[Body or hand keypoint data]
++++++

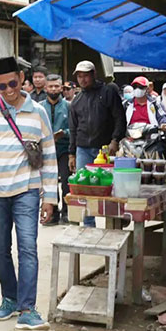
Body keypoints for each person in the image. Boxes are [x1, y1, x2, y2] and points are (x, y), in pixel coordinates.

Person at [0, 56, 58, 331]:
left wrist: (50, 197)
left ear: (22, 79)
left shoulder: (38, 112)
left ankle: (27, 309)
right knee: (0, 251)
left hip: (27, 191)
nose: (9, 90)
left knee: (28, 248)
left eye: (13, 83)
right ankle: (9, 298)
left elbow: (49, 157)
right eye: (2, 86)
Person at [68, 60, 126, 227]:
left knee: (110, 187)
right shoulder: (77, 100)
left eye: (85, 75)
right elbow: (73, 129)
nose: (82, 80)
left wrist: (115, 140)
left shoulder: (108, 92)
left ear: (93, 75)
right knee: (84, 187)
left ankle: (114, 223)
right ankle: (88, 224)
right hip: (82, 149)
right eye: (79, 76)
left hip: (105, 148)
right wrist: (72, 153)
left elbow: (119, 118)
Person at [40, 74, 70, 226]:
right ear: (45, 88)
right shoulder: (39, 107)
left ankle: (66, 212)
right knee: (48, 182)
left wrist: (64, 133)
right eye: (50, 86)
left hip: (64, 149)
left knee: (66, 181)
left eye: (56, 86)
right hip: (45, 151)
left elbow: (75, 128)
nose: (53, 89)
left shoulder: (69, 106)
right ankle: (52, 213)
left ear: (61, 88)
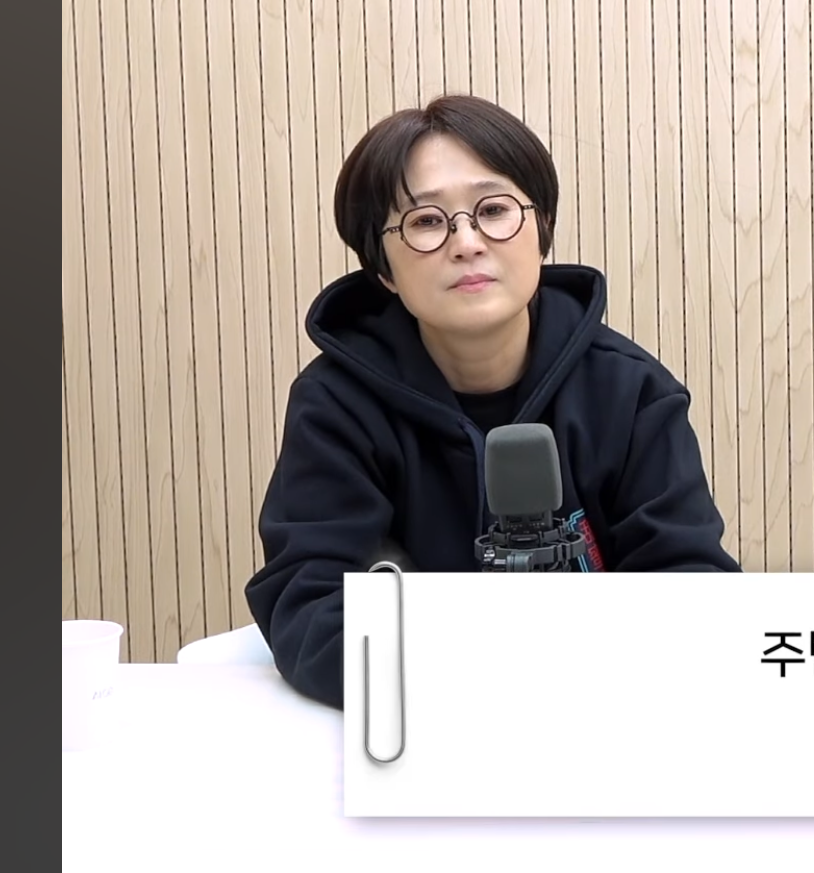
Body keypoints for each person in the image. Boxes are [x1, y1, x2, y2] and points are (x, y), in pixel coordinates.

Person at [247, 94, 740, 708]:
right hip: (423, 728)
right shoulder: (337, 404)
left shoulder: (630, 392)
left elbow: (693, 593)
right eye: (426, 222)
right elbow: (308, 604)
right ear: (383, 270)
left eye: (494, 210)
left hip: (599, 720)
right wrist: (479, 683)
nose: (467, 242)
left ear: (541, 231)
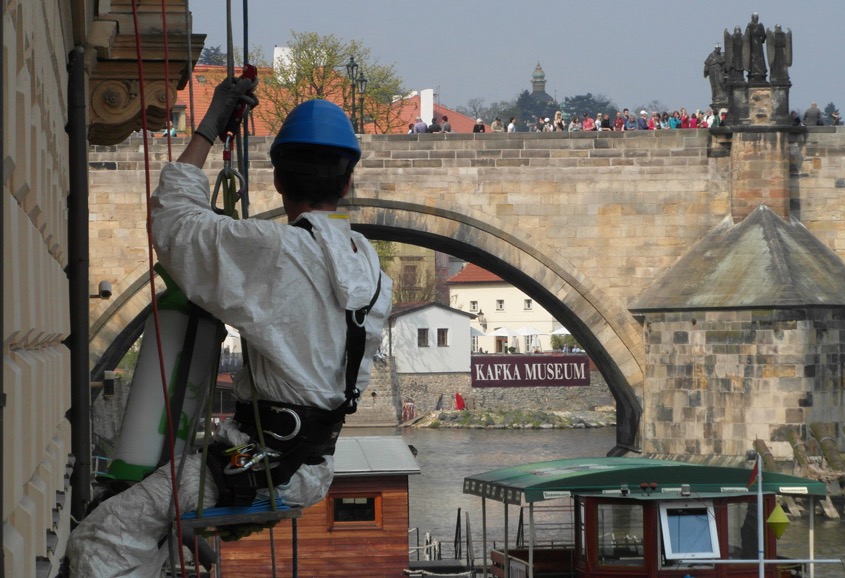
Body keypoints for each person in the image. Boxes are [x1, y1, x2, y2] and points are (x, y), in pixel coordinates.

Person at [68, 77, 392, 576]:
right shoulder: (373, 272)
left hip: (254, 464)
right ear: (347, 182)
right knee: (157, 505)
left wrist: (211, 125)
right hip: (308, 466)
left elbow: (174, 222)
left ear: (278, 181)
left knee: (105, 533)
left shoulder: (273, 252)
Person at [743, 12, 767, 83]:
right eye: (754, 17)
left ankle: (760, 71)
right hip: (752, 44)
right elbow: (746, 36)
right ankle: (752, 71)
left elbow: (764, 35)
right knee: (752, 58)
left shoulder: (760, 25)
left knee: (759, 58)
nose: (755, 18)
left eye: (756, 17)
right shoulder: (749, 25)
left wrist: (762, 39)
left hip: (758, 44)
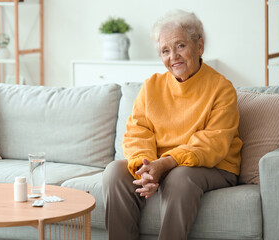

++++++

# Exercise goal
The answer must be the number of lines in the records where the string "elbow" is found, stated alone.

# Task solution
9